BEGIN

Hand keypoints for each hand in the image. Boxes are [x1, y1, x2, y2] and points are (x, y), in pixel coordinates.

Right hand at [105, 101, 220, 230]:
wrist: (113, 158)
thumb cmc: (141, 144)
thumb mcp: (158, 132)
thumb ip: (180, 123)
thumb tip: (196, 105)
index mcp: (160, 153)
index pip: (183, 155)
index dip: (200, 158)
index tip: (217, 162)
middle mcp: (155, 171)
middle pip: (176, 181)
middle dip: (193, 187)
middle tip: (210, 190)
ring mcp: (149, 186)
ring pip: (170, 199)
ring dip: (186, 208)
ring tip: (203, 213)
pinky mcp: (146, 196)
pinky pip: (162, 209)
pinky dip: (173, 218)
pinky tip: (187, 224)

END
BEGIN

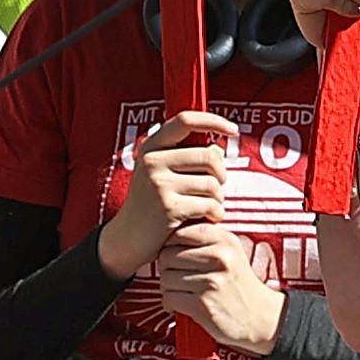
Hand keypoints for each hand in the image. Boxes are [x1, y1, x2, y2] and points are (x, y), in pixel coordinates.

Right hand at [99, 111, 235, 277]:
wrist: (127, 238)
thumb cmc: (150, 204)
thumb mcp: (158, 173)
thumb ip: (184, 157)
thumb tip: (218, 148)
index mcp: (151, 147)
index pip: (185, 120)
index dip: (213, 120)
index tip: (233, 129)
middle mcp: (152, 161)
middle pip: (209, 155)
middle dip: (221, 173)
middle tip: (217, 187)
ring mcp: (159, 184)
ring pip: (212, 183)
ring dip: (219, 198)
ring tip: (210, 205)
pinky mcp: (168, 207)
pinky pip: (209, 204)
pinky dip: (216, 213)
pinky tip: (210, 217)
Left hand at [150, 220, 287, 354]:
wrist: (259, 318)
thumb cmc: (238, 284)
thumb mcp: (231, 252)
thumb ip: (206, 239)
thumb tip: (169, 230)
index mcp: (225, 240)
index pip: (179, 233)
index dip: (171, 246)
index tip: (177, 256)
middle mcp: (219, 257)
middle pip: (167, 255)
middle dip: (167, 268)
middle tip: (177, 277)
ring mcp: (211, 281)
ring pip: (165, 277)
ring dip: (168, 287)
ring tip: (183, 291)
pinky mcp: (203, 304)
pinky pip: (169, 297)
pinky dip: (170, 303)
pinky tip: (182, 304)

END

» WORK TO COMPLETE: Look above for the line containing "index tip: (177, 256)". Output from there through the line containing "pinky tip: (182, 304)", exactly and inclusively.

» THE COMPLETED TASK:
index tip: (177, 256)
middle mcp: (219, 257)
middle pip: (167, 255)
middle dip: (167, 268)
middle tip: (177, 277)
ring mcp: (211, 281)
ring pip: (165, 277)
ring dip: (168, 287)
ring tip: (183, 291)
pinky mcp: (203, 304)
pinky pip: (169, 297)
pinky dip: (170, 303)
pinky tip: (182, 304)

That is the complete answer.